JOHAN Dippenaar takes refuge in the catch-all word “disappointing” to describe Petra’s last financial year. Others would call it extremely stressful. 2017 was the year of peak capital spending for Petra as it completed life extension projects at Cullinan and Finsch mines. Apart from a slower-than-expected ramp-up of the projects and the seizure of valuable diamonds at its Williamson mine in Tanzania by a government keen to enforce a new regulatory regime, Petra has also had to deal with wage-related labour stoppages in South Africa. The company has warned it is likely to breach its debt covenants. That’s apart from the increasing aversion that UK shareholders are feeling towards the political and regulatory uncertainty in South Africa. Petra’s shares were down 60% at the same time as the other UK-listed miners were up 18%. Petra’s board is not one to take this lightly: Dippenaar’s total remuneration dropped 43% to £545,687 in the year to June. But as the new mines come on stream the quality of production will improve – with higher-grade underground ore replacing the tailings that have been contributing about 30% of Petra’s output – and cash will start to flow.
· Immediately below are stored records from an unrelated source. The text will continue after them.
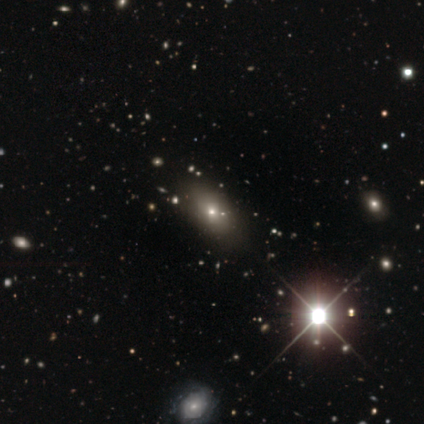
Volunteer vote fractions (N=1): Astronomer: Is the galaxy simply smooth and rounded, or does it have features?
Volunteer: featured or disk — 100%.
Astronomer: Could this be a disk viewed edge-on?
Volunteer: no — 100%.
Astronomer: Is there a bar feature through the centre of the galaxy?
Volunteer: no — 100%.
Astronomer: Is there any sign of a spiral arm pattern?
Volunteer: no — 100%.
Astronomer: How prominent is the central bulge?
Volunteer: small — 100%.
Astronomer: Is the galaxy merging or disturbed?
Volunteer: none — 100%.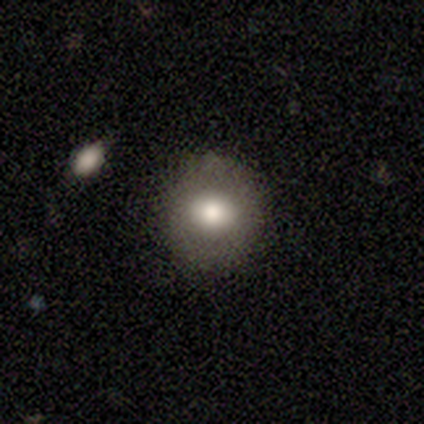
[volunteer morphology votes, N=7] Smooth or featured? smooth (43%, tied with star or artifact)
How rounded? round (100%)
Merging? none (100%)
This may be a little late for Dippenaar to take advantage of De Beers’ decision to sell Voorspoed, but there’s little doubt Petra would have muscled in on the bidding a few years ago.


He was CEO and a co-founder of ASX-listed Crown Diamonds, which had little in the way of growth prospects when it merged with Adonis Pouroulis’s Petra Diamonds – the owner of Angolan prospects – in 2005. Dippenaar, a chartered accountant, has made a number of acquisitions of former De Beers mines to build Petra into one of the world’s leading junior diamond miners.